Dabei orientiert sich der neue Güterstand grundsätzlich an der deutschen Zugewinngemeinschaft (dem gesetzlichen Güterstand), bei dem die Vermögensmassen der Eheleute während der Ehe getrennt bleiben und am Ende der Ehe der wirtschaftliche Zugewinn ausgeglichen wird. Die deutsche Regelung wird allerdings um verschiedene französische Besonderheiten ergänzt.
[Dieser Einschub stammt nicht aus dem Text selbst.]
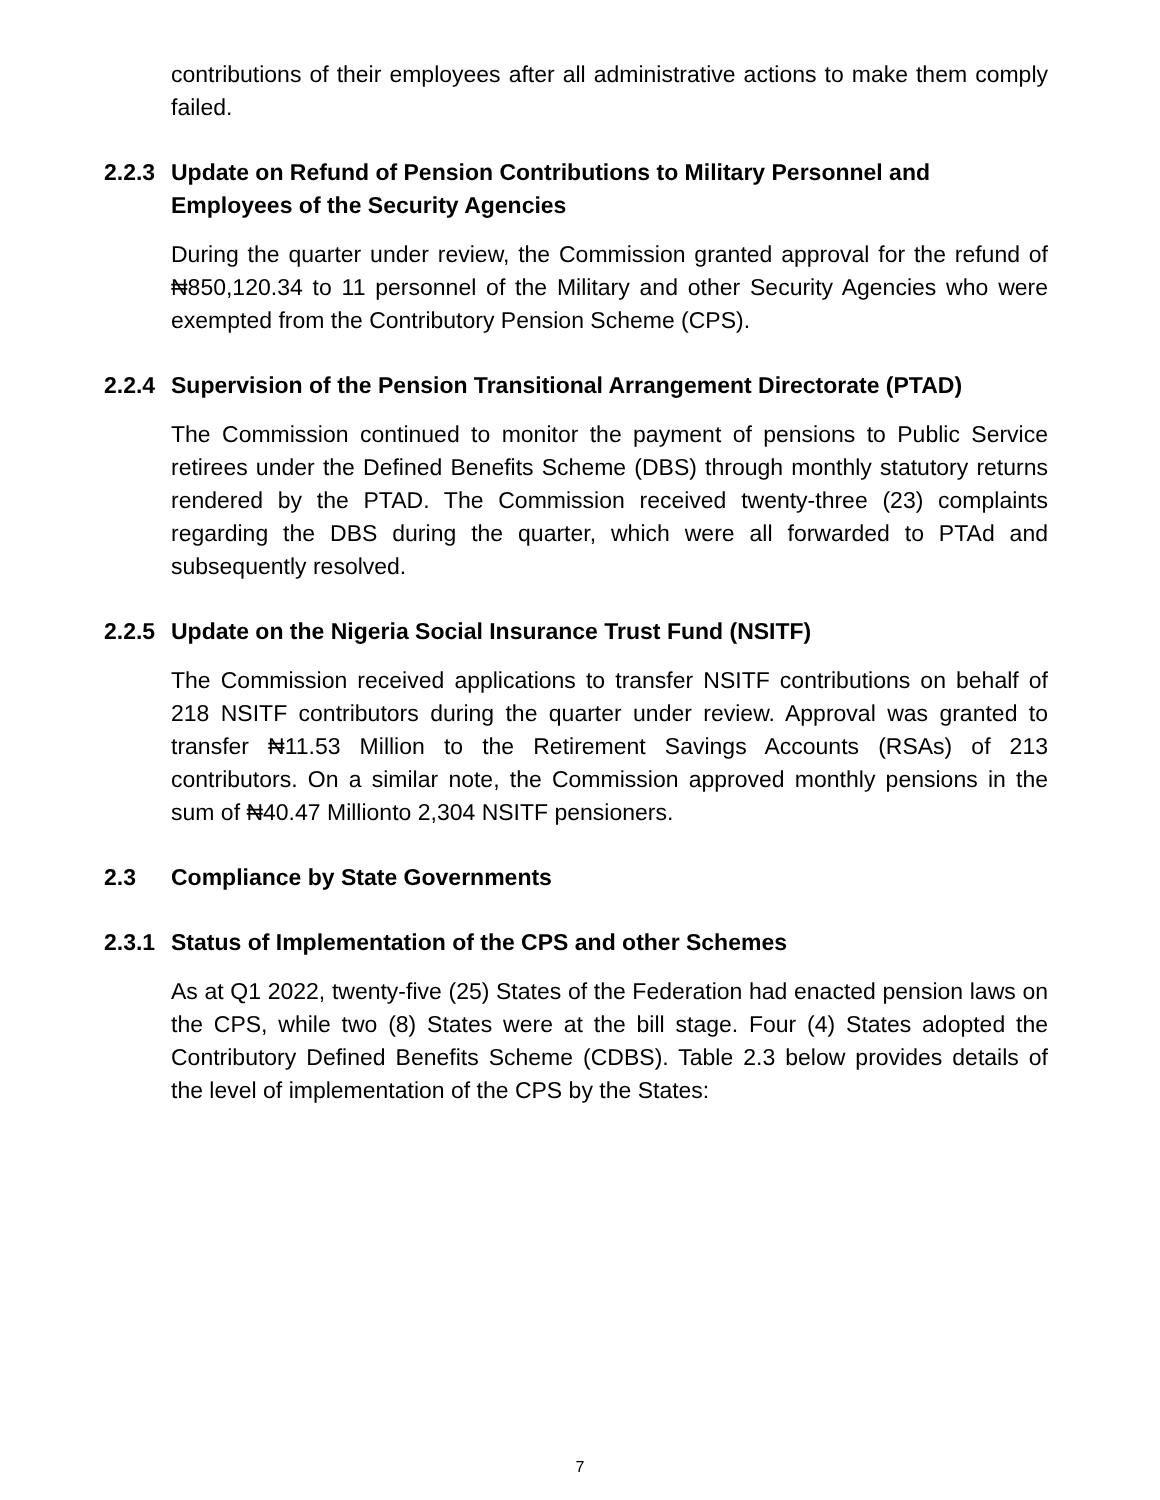contributions of their employees after all administrative actions to make them comply failed.
2.2.3 Update on Refund of Pension Contributions to Military Personnel and Employees of the Security Agencies
During the quarter under review, the Commission granted approval for the refund of ₦850,120.34 to 11 personnel of the Military and other Security Agencies who were exempted from the Contributory Pension Scheme (CPS).
2.2.4 Supervision of the Pension Transitional Arrangement Directorate (PTAD)
The Commission continued to monitor the payment of pensions to Public Service retirees under the Defined Benefits Scheme (DBS) through monthly statutory returns rendered by the PTAD. The Commission received twenty-three (23) complaints regarding the DBS during the quarter, which were all forwarded to PTAd and subsequently resolved.
2.2.5 Update on the Nigeria Social Insurance Trust Fund (NSITF)
The Commission received applications to transfer NSITF contributions on behalf of 218 NSITF contributors during the quarter under review. Approval was granted to transfer ₦11.53 Million to the Retirement Savings Accounts (RSAs) of 213 contributors. On a similar note, the Commission approved monthly pensions in the sum of ₦40.47 Millionto 2,304 NSITF pensioners.
2.3 Compliance by State Governments
2.3.1 Status of Implementation of the CPS and other Schemes
As at Q1 2022, twenty-five (25) States of the Federation had enacted pension laws on the CPS, while two (8) States were at the bill stage. Four (4) States adopted the Contributory Defined Benefits Scheme (CDBS). Table 2.3 below provides details of the level of implementation of the CPS by the States:
7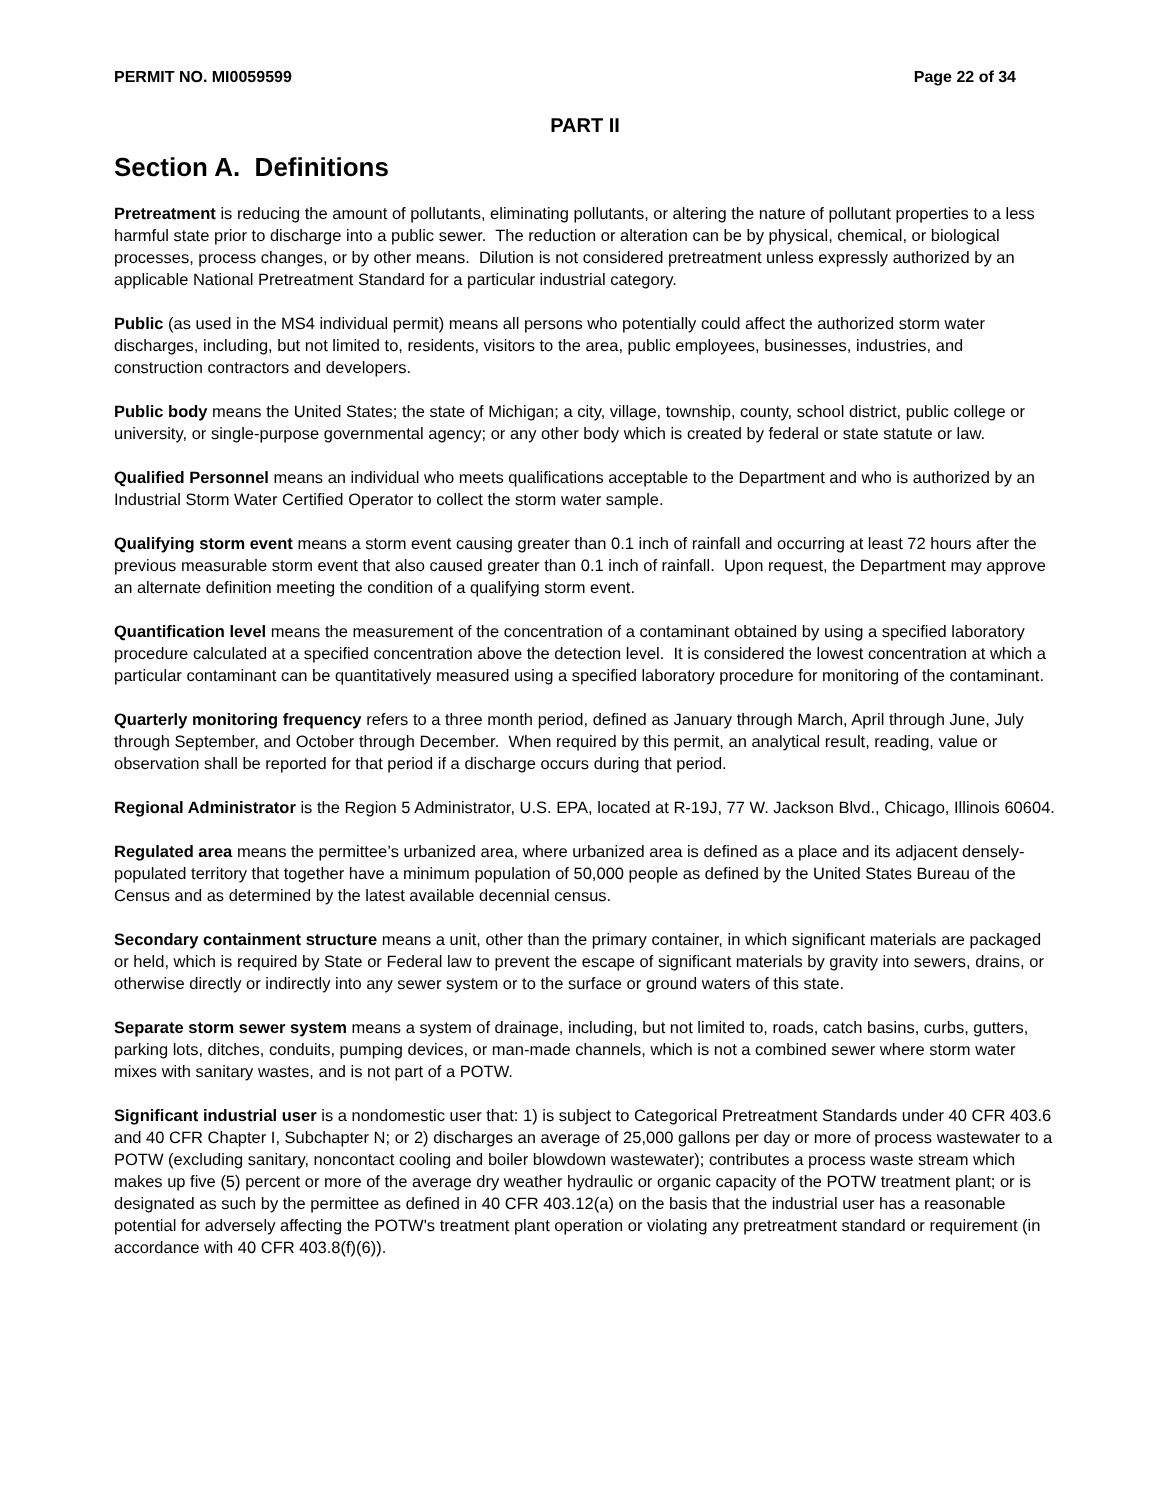PERMIT NO. MI0059599 Page 22 of 34
PART II
Section A. Definitions
Pretreatment is reducing the amount of pollutants, eliminating pollutants, or altering the nature of pollutant properties to a less harmful state prior to discharge into a public sewer. The reduction or alteration can be by physical, chemical, or biological processes, process changes, or by other means. Dilution is not considered pretreatment unless expressly authorized by an applicable National Pretreatment Standard for a particular industrial category.
Public (as used in the MS4 individual permit) means all persons who potentially could affect the authorized storm water discharges, including, but not limited to, residents, visitors to the area, public employees, businesses, industries, and construction contractors and developers.
Public body means the United States; the state of Michigan; a city, village, township, county, school district, public college or university, or single-purpose governmental agency; or any other body which is created by federal or state statute or law.
Qualified Personnel means an individual who meets qualifications acceptable to the Department and who is authorized by an Industrial Storm Water Certified Operator to collect the storm water sample.
Qualifying storm event means a storm event causing greater than 0.1 inch of rainfall and occurring at least 72 hours after the previous measurable storm event that also caused greater than 0.1 inch of rainfall. Upon request, the Department may approve an alternate definition meeting the condition of a qualifying storm event.
Quantification level means the measurement of the concentration of a contaminant obtained by using a specified laboratory procedure calculated at a specified concentration above the detection level. It is considered the lowest concentration at which a particular contaminant can be quantitatively measured using a specified laboratory procedure for monitoring of the contaminant.
Quarterly monitoring frequency refers to a three month period, defined as January through March, April through June, July through September, and October through December. When required by this permit, an analytical result, reading, value or observation shall be reported for that period if a discharge occurs during that period.
Regional Administrator is the Region 5 Administrator, U.S. EPA, located at R-19J, 77 W. Jackson Blvd., Chicago, Illinois 60604.
Regulated area means the permittee’s urbanized area, where urbanized area is defined as a place and its adjacent densely-populated territory that together have a minimum population of 50,000 people as defined by the United States Bureau of the Census and as determined by the latest available decennial census.
Secondary containment structure means a unit, other than the primary container, in which significant materials are packaged or held, which is required by State or Federal law to prevent the escape of significant materials by gravity into sewers, drains, or otherwise directly or indirectly into any sewer system or to the surface or ground waters of this state.
Separate storm sewer system means a system of drainage, including, but not limited to, roads, catch basins, curbs, gutters, parking lots, ditches, conduits, pumping devices, or man-made channels, which is not a combined sewer where storm water mixes with sanitary wastes, and is not part of a POTW.
Significant industrial user is a nondomestic user that: 1) is subject to Categorical Pretreatment Standards under 40 CFR 403.6 and 40 CFR Chapter I, Subchapter N; or 2) discharges an average of 25,000 gallons per day or more of process wastewater to a POTW (excluding sanitary, noncontact cooling and boiler blowdown wastewater); contributes a process waste stream which makes up five (5) percent or more of the average dry weather hydraulic or organic capacity of the POTW treatment plant; or is designated as such by the permittee as defined in 40 CFR 403.12(a) on the basis that the industrial user has a reasonable potential for adversely affecting the POTW's treatment plant operation or violating any pretreatment standard or requirement (in accordance with 40 CFR 403.8(f)(6)).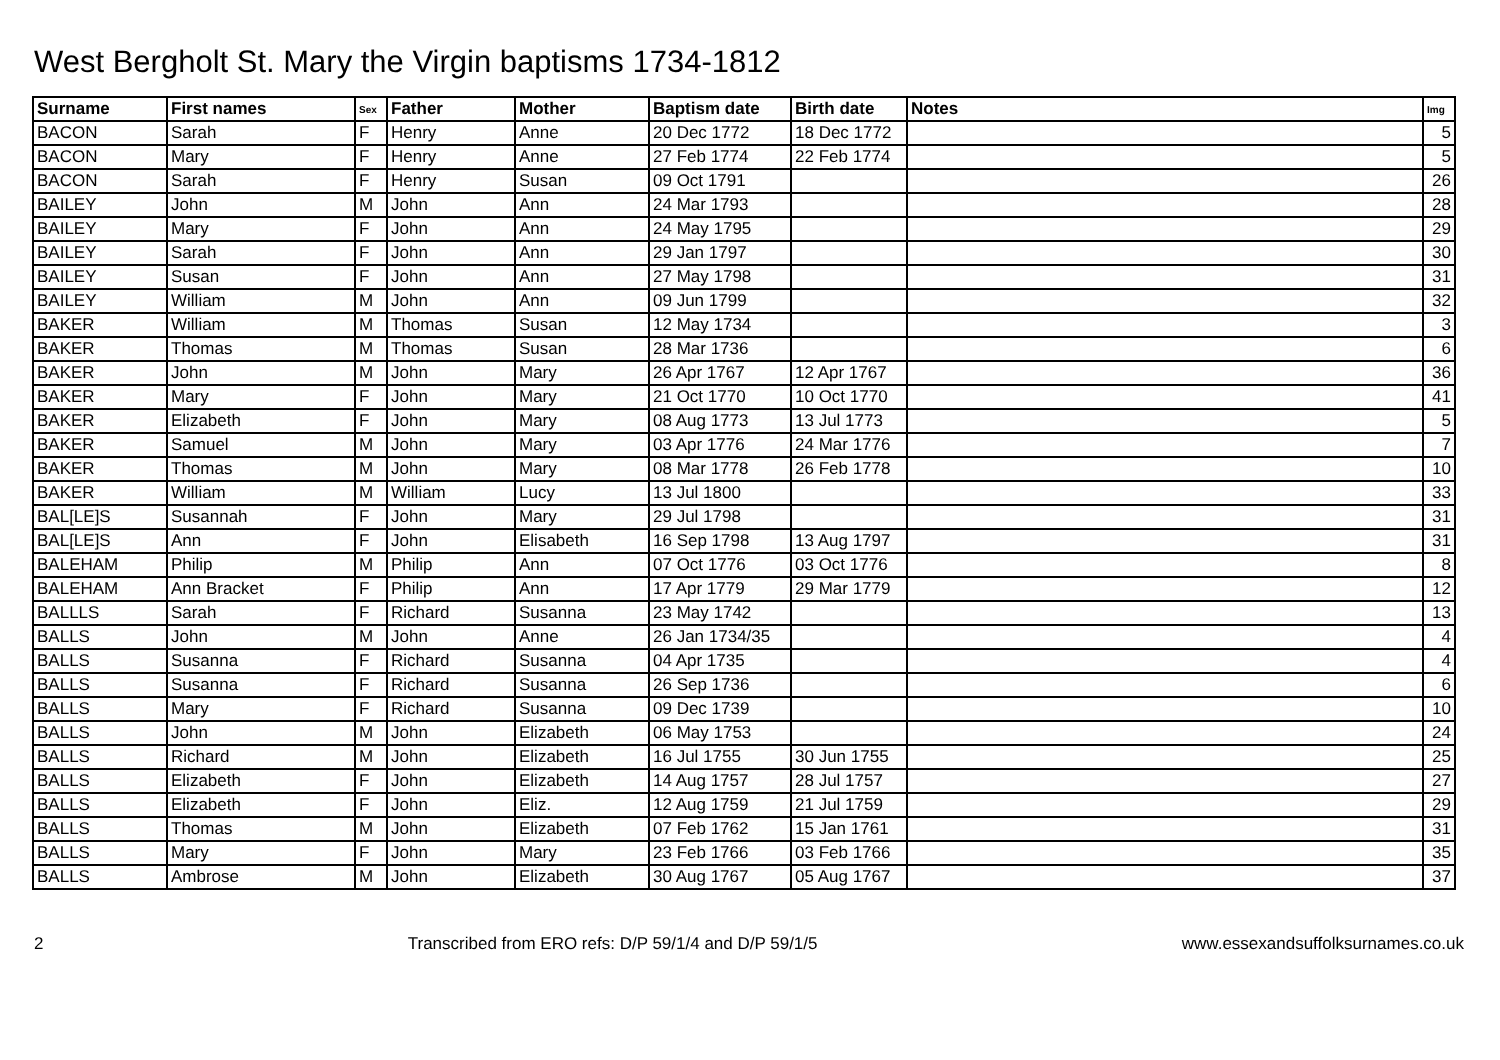West Bergholt St. Mary the Virgin baptisms 1734-1812
| Surname | First names | Sex | Father | Mother | Baptism date | Birth date | Notes | Img |
| --- | --- | --- | --- | --- | --- | --- | --- | --- |
| BACON | Sarah | F | Henry | Anne | 20 Dec 1772 | 18 Dec 1772 | | 5 |
| BACON | Mary | F | Henry | Anne | 27 Feb 1774 | 22 Feb 1774 | | 5 |
| BACON | Sarah | F | Henry | Susan | 09 Oct 1791 | | | 26 |
| BAILEY | John | M | John | Ann | 24 Mar 1793 | | | 28 |
| BAILEY | Mary | F | John | Ann | 24 May 1795 | | | 29 |
| BAILEY | Sarah | F | John | Ann | 29 Jan 1797 | | | 30 |
| BAILEY | Susan | F | John | Ann | 27 May 1798 | | | 31 |
| BAILEY | William | M | John | Ann | 09 Jun 1799 | | | 32 |
| BAKER | William | M | Thomas | Susan | 12 May 1734 | | | 3 |
| BAKER | Thomas | M | Thomas | Susan | 28 Mar 1736 | | | 6 |
| BAKER | John | M | John | Mary | 26 Apr 1767 | 12 Apr 1767 | | 36 |
| BAKER | Mary | F | John | Mary | 21 Oct 1770 | 10 Oct 1770 | | 41 |
| BAKER | Elizabeth | F | John | Mary | 08 Aug 1773 | 13 Jul 1773 | | 5 |
| BAKER | Samuel | M | John | Mary | 03 Apr 1776 | 24 Mar 1776 | | 7 |
| BAKER | Thomas | M | John | Mary | 08 Mar 1778 | 26 Feb 1778 | | 10 |
| BAKER | William | M | William | Lucy | 13 Jul 1800 | | | 33 |
| BAL[LE]S | Susannah | F | John | Mary | 29 Jul 1798 | | | 31 |
| BAL[LE]S | Ann | F | John | Elisabeth | 16 Sep 1798 | 13 Aug 1797 | | 31 |
| BALEHAM | Philip | M | Philip | Ann | 07 Oct 1776 | 03 Oct 1776 | | 8 |
| BALEHAM | Ann Bracket | F | Philip | Ann | 17 Apr 1779 | 29 Mar 1779 | | 12 |
| BALLLS | Sarah | F | Richard | Susanna | 23 May 1742 | | | 13 |
| BALLS | John | M | John | Anne | 26 Jan 1734/35 | | | 4 |
| BALLS | Susanna | F | Richard | Susanna | 04 Apr 1735 | | | 4 |
| BALLS | Susanna | F | Richard | Susanna | 26 Sep 1736 | | | 6 |
| BALLS | Mary | F | Richard | Susanna | 09 Dec 1739 | | | 10 |
| BALLS | John | M | John | Elizabeth | 06 May 1753 | | | 24 |
| BALLS | Richard | M | John | Elizabeth | 16 Jul 1755 | 30 Jun 1755 | | 25 |
| BALLS | Elizabeth | F | John | Elizabeth | 14 Aug 1757 | 28 Jul 1757 | | 27 |
| BALLS | Elizabeth | F | John | Eliz. | 12 Aug 1759 | 21 Jul 1759 | | 29 |
| BALLS | Thomas | M | John | Elizabeth | 07 Feb 1762 | 15 Jan 1761 | | 31 |
| BALLS | Mary | F | John | Mary | 23 Feb 1766 | 03 Feb 1766 | | 35 |
| BALLS | Ambrose | M | John | Elizabeth | 30 Aug 1767 | 05 Aug 1767 | | 37 |
2 Transcribed from ERO refs: D/P 59/1/4 and D/P 59/1/5 www.essexandsuffolksurnames.co.uk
Namentlich werden Schmerzensgeldzahlungen, die ein Ehepartner während der Ehe erhält, sowie zufällige Wertsteigerungen von Immobilien (z.B. durch Erklärung zum Bauland) beim Zugewinnausgleich nicht berücksichtigt.
Gewählt werden kann der Güterstand, wenn
- deutsche Ehegatten in Frankreich oder französische Ehegatten in Deutschland leben
- deutsch-französische Ehegatten in Frankreich oder in Deutschland leben oder
- ausländische Ehegatten ihren gewöhnlichen Aufenthalt entweder in Deutschland oder in Frankreich haben.
Ein Wettlauf in der oben geschilderten Art ist freilich nur in den ersten beiden Fällen ausgeschlossen, nämlich nur dann, wenn ausschließlich Deutschland und Frankreich beteiligt sind, nicht aber ein weiteres Land.
Hinweise für die Praxis:
Solange das europäische Familienrecht nicht insgesamt harmonisiert ist, kann nur jedem binationalen Ehepaar oder Ehepaaren, die ihren Wohnsitz ins Ausland verlegen, dringlich geraten werden, bei einem Anwalt, der auf das internationale Familienrecht spezialisiert ist, fachkundigen Rat einzuholen.
Kommt dieser zu dem Ergebnis, dass im Falle einer Scheidung nicht nur deutsches Recht, sondern auch das Recht des anderen Landes zur Anwendung kommen kann, wenn das entsprechende Gericht angerufen wird, sollte ein Ehevertrag abgeschlossen werden, der die Scheidungsfolgen verbindlich regelt, um zufällige Ergebnisse der oben geschilderten Arzt auszuschließen.
Binationale Eheverträge sollten im besten Fall von Anwälten aus beiden Ländern daraufhin überprüft werden, ob sie im Scheidungsfall vor den jeweiligen Gerichten Bestand haben können.
Liegt kein solcher Ehevertrag vor, wenn die Ehe geschieden werden soll, sollten die Ehepartner unverzüglich einen spezialisierten Anwalt aufsuchen, da – wie das oben genannte Beispiel zeigt – in diesen Fällen buchstäblich jede Minute zählen kann.
[1]Quelle: www.bundesregierung.de
[2]Wirtschaft und Statistik 2009, S. 1159.
[3]Beispiel aus: Mallory Völker, Europäisierung des Familienrechts – Haftungsfalle forum shopping, FF 2009, S. 443 ff.
[4]Siehe Mallory Völker, Europäisierung des Familienrechts – Haftungsfalle forum shopping, FF 2009, S. 449 f.